Zimbabwe: Recours de l'opposition auprès de la Cour constitutionnelle - Le verdict est connu d'avance

Photo: The Herald
La Cour constitutionnelle
analyse

Ça y est ! La Cour constitutionnelle a entamé, hier, 22 août 2018, l'examen du recours introduit par l'opposition aux fins d'invalider les résultats provisoires de la présidentielle du 31 juillet dernier au Zimbabwe.

Le verdict connu d'avance, est, en principe, attendu au plus tard demain, 24 août 2018. Car comme on le sait, c'est le président Emmerson Mnangagwa qui l'emportera sur son challenger Nelson Chamisa. Ainsi donc, le « Crocodile » comme on aime à l'appeler, évitera « l'humiliation devant la Justice », dont parlait son adversaire qui, tout en accusant la commission électorale d'être de mèche avec la ZANU/PF, parti au pouvoir, dénonce des erreurs mathématiques grossières dans le décompte de voix.

Pouvait-il d'ailleurs en être autrement ? Assurément, non ! Car, le Zimbabwe n'est pas le Kenya si fait qu'il est difficile de croire que la plus haute juridiction du pays invalidera les résultats du scrutin ou inversera les tendances au profit du jeune avocat Nelson Chamisa.

Les dés sont déjà pipés

Déjà, on voit venir les choses puisque deux de ses conseils n'ayant pas obtenu un permis de travail temporaire sur le territoire zimbabwéen, n'ont pas été autorisés à plaider. C'est donc clair ? Les dés sont déjà pipés. La victoire de Mnangagwa sera confirmée. En tout cas, le Zimbabwe, même avec le changement intervenu au sommet de l'Etat, restera pour longtemps encore une dictature ; en témoigne la répression brutale de la manifestation post-électorale

de l'opposition, qui a laissé six morts sur le carreau. Certes, promesse avait été faite que justice serait rendue aux victimes, mais l'armée qui est directement mise en cause, étant l'appendice du nouvel ancien régime, on peut être sûr que les choses n'iront pas loin. Car Mnangagwa ne prendra pas le risque de scier la branche sur laquelle il est assis.

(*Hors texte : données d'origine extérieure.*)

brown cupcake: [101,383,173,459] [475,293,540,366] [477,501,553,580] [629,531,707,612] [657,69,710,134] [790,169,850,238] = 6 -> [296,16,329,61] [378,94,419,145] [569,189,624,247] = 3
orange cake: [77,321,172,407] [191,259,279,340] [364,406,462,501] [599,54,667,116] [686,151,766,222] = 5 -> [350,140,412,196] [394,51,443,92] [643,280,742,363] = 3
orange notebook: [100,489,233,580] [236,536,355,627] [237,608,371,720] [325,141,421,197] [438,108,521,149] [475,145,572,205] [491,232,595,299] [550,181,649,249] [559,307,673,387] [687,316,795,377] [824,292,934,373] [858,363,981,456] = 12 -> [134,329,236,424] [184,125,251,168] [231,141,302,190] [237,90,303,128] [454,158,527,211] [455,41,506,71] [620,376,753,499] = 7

Cela dit, au cas où la Cour constitutionnelle trancherait en validant les résultats provisoires proclamés par l'instance chargée de l'organisation des élections au Zimbabwe (ZEC), que ferait l'opposant Nelson Chamisa ? Va-t-il recourir à la rue avec tous les risques que cela comporte ? Va-t-il faire contre mauvaise fortune bon cœur en jouant au bon perdant, c'est-à-dire en acceptant les résultats tels qu'ils ont été proclamés par la grands juges ?

On attend de voir. Mais d'ores et déjà, la crainte d'une nouvelle irruption de la violence est si grande au Zimbabwe que les pays voisins, dès la veille de la décision de la Cour constitutionnelle, ont appelé la population au calme et à la retenue. Seront-ils entendus ? Rien n'est moins sûr, surtout quand on sait que certains militants de l'opposant Nelson Chamisa, sont toujours détenus en prison. C'est dire que la tension et la méfiance sont toujours palpables au Zimbabwe depuis le 31 juillet dernier.

Alors, que faire ? La recette est simple. Le président Mnangagwa doit savoir se montrer bon prince en se posant en rassembleur. Et le premier geste de décrispation qu'ils doit faire, devrait d'abord et avant tout consister en l'élargissement de tous les militants de l'opposition arrêtés depuis la manif du 2 août dernier.